I’ve fallen off the wagon of late in learning “a language a year” (as The Pragmatic Programmer advises). I have a long list of languages to learn, but I thought I’d try and narrow it down to a top five. Here goes:
- “Io”:http://www.iolanguage.com/ – the more I work in OO the more I am drawn to prototype-based OO; and all the Io code samples I’ve seen are beautiful.
- “Smalltalk”:http://www.squeak.org/ – one of those languages I feel like I already know from many years of tangential exposure, but it would be nice to be able to build a real app in it.
- “Scala”:http://www.scala-lang.org/ – learning Haskell left behind a lingering itch to play with powerful type systems that help rather than hinder, and Scala seems like a pragmatic environment in which to do so.
- “Clojure”:http://clojure.org/ – the early buzz is growing on this one.

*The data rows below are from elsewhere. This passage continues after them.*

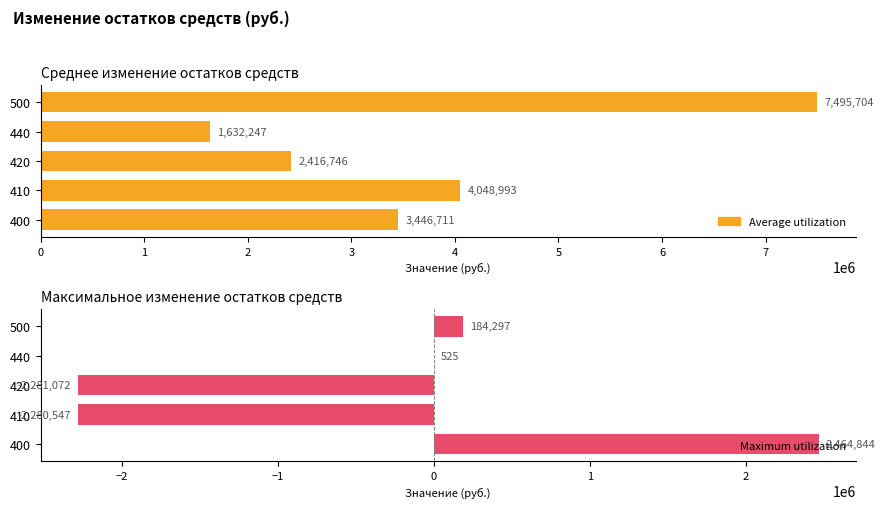

True or false: Maximum utilization has a value of 700.6 at 440.

False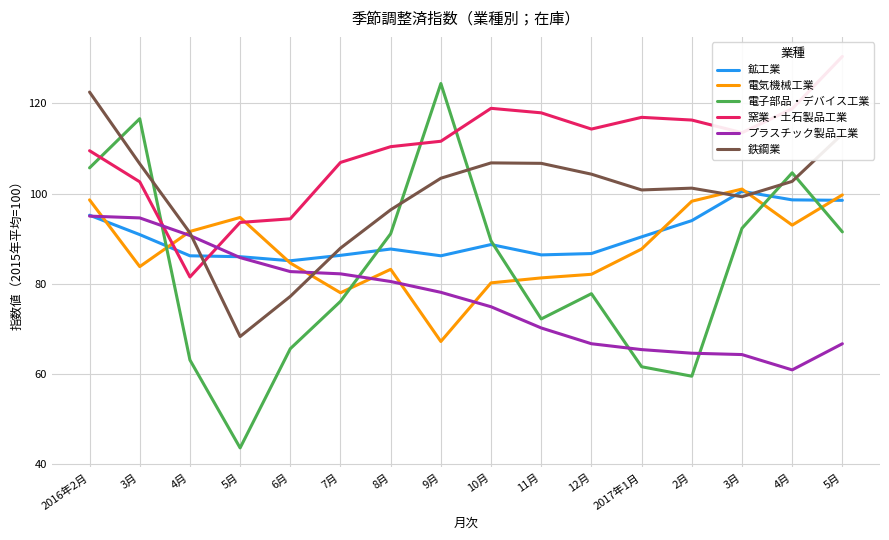

How many interior local peaks does the 鉱工業 series have?

3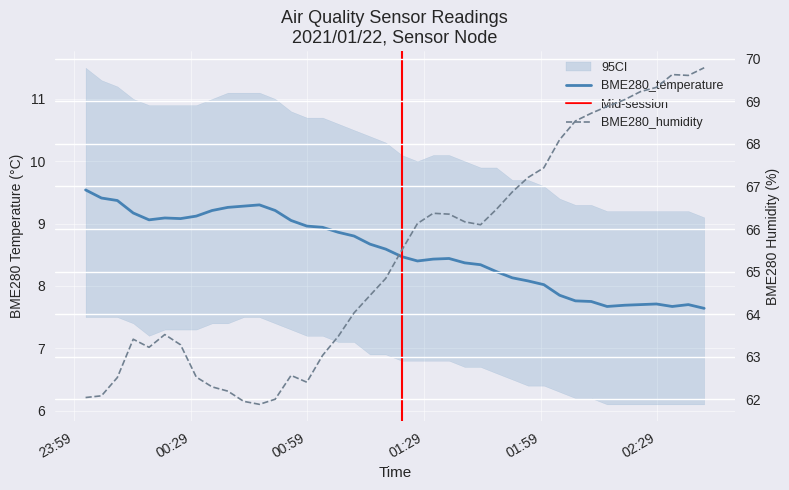

Rank the series by their average value, from highest to lowest.

BME280_humidity, BME280_temperature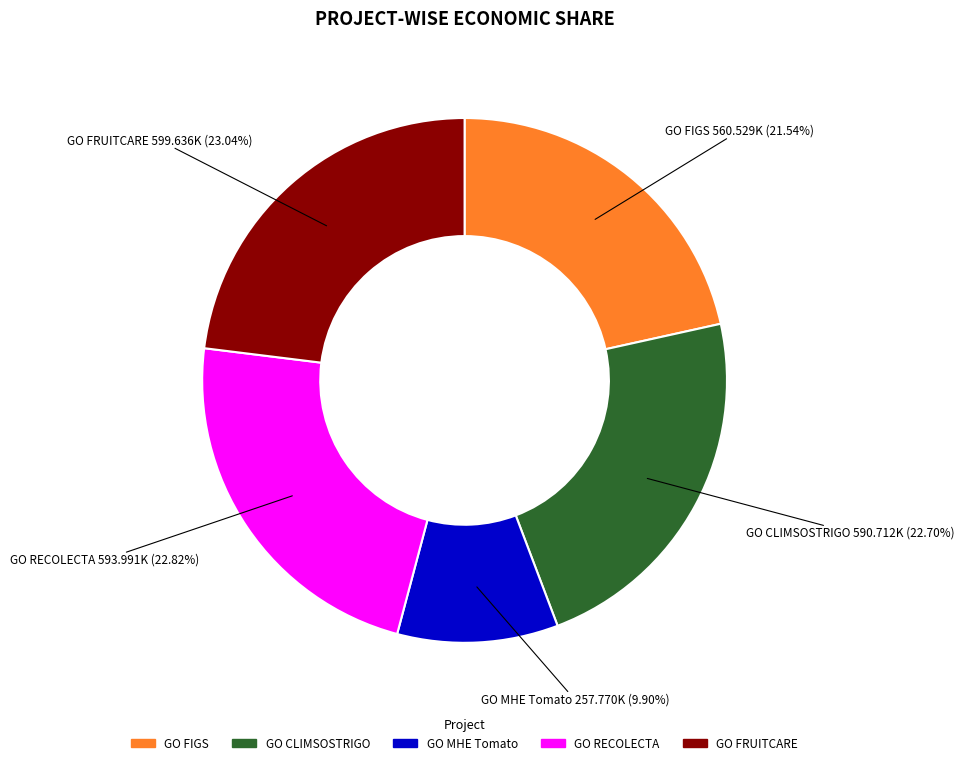

Is there a majority slice in this chart?

No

Good documentation for a young language, and I like a lot of the design decisions.
- “PROLOG”:http://en.wikipedia.org/wiki/Prolog – the only language in this list which would actually expose me to a programming paradigm I am not terribly familiar with.
Great list 🙂
Four years later… What languages have you learned?
I hadn’t even heard of these languages when you wrote this post !
Don’t try to learn a language a year. Just be curious, and you’ll average about that. I would add octave to your list, if you ever do any math beyond the trivial, and ml if you’re interested in a paradigm that you’re really not familiar with. ml is interesting in that it’s pretty transparently the inspiration for scala’s syntax.